Young, “a short, balding, Philip Seymour Hoffman look-a-like,” didn’t coax Judd Winick into a Might Magazine photo shoot. He interviewed Nathan Lane, first asking if he was Jewish and then asking if he was gay, before being led away by jittery publicists. Young didn’t watch his mother and father die within 32 days or have a younger brother to care for. But he did let a girl freeze outside of his apartment. He was supposed to pick up her cab fare. She didn’t have the cash. Why? He was too busy sleeping off a nose candy binge. Young didn’t audition for The Real World. He dated supermodels with little success and hired a company for $750 to have a focus group rate him on his dating “marketability.”

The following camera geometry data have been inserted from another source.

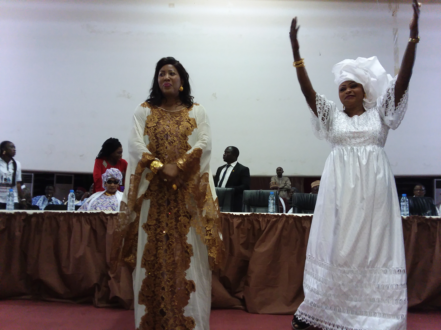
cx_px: 220
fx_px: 344
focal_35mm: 27
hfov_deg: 65.3
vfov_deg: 51.4
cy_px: 165
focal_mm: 2.91
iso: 200
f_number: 1.9
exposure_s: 1/33
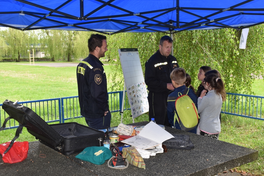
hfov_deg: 47.4
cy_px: 85
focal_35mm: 41
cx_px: 131
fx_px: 301
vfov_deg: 32.6
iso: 280
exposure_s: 1/125
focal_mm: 26
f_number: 5.6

Young’s shit stinks, but, unlike other memoirs that hide behind self-important WASP flummery, his memoir pulls no punches. The book became an unexpected bestseller in Britain partly because of its pugnacious approach. And it translates well here. One of the book’s virtues is its determination to relay the first-person account of a scoundrel. The memoir mixes assessments on America (Tocqueville is unfurled as a repeated, but surprisingly unsuccessful qualifier) with Young’s problematic life. While coming up short in the insight department, it does make for some funny observations.

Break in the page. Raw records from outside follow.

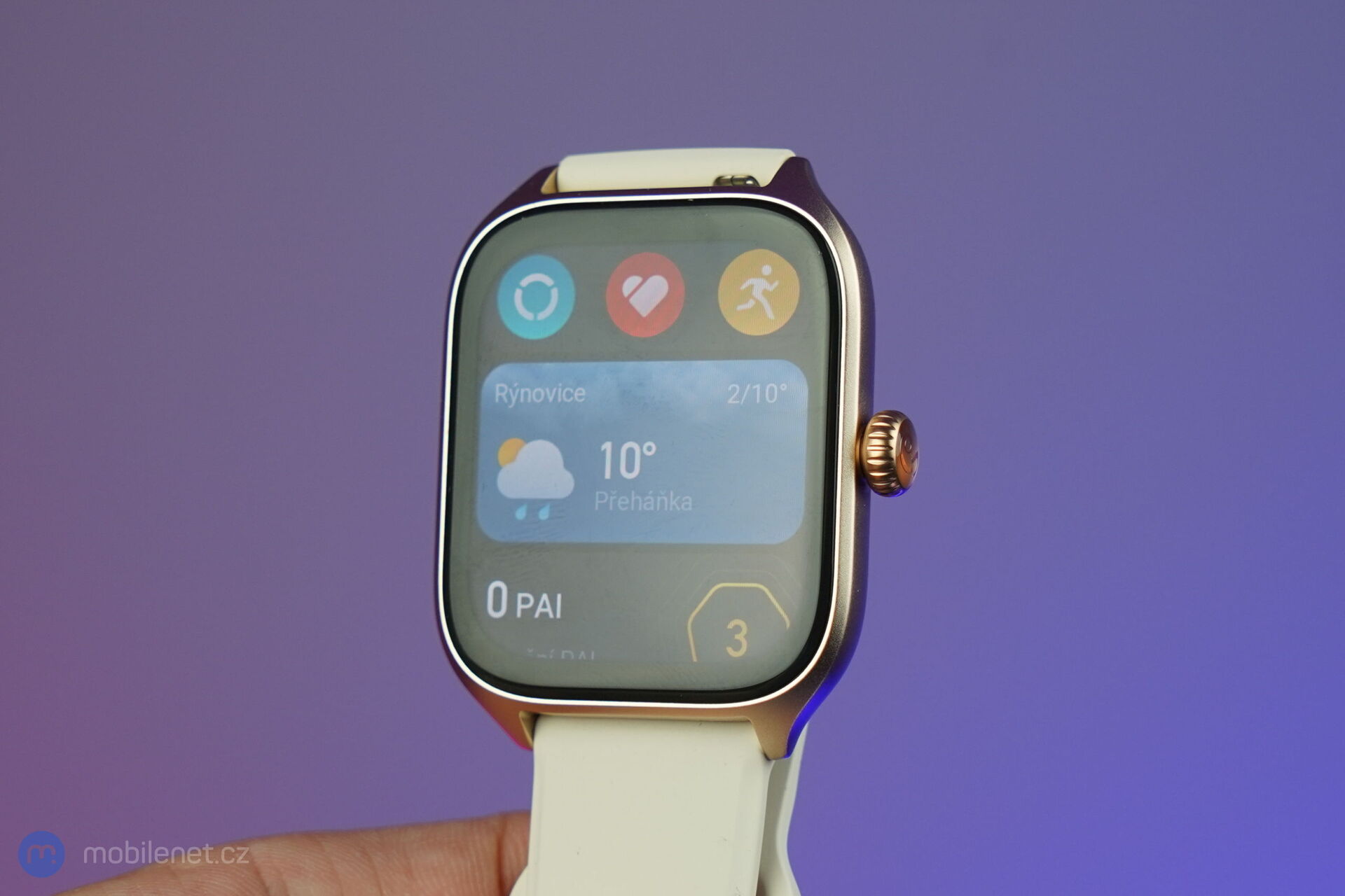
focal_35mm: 47
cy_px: 448
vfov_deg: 28.6
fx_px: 1756
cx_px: 672
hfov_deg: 41.9
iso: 400
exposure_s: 1/160
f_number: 7.1
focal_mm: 47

Young jetted out to Manhattan on the dime of Vanity Fair editor Graydon Carter, portrayed here as an avuncular snob. Young was a hotshot Oxford man and Fulbright scholar who had made a name in the Fleet Street skids with The Modern Review, a highbrow look at lowbrow culture that featured early work from such contributors as Will Self and Nick Hornby. On his first day of work at Vanity Fair, Carter’s secretary told the Brit that staff dressed “real causal.” He showed up in vintage Levis and a Keanu Reeves T-shirt with the tagline “Young, Dumb and Full of Come.” Months into the gig, Young hired a stripper to bare all on Take Your Daughters to Work Day.
Before the reader can condemn Young as an exhibitionistic blowhard, Young manages to explain his motivations early enough to qualify some of his apocryphal tales. He has a passionate view of the Algonquin American journalist, “somewhere between a whore and a bartender,” lovingly lifted from the plays and films written by Ben Hecht. He bemoans political correctness and “clipboard Nazis.” He finds Condé Nast’s treatment of messengers and freelancers deplorable. And he remains awestruck over how easy it is for Brits like Tina Brown to embrace Manhattan superficiality.

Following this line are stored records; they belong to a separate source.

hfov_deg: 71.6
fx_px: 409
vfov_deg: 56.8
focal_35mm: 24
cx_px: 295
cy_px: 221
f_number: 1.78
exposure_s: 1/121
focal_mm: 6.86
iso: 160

But Young’s sentiments don’t empower him to find a bit of self-abnegation himself. Ultimately fired by Vanity Fair, Young turns to drink and cocaine. Young can proselytize John Belushi-antics all he wants, but his sentiments are undermined by the despicable treatment he ekes out to loved ones and peers. And there’s something troubling about a book so astute about American journalism’s inability to take chances while hypocritical in its generalizations of Americans.
Young’s book doesn’t add too much promise for the self-absorbed memoir, but it does steer the genre down an appropriately balls-out path. It’s refreshing to read a life story that is both unapologetic and frequently funny. But it’s too bad that Young’s tome is cut from the same attention-seeking cloth as its brethren.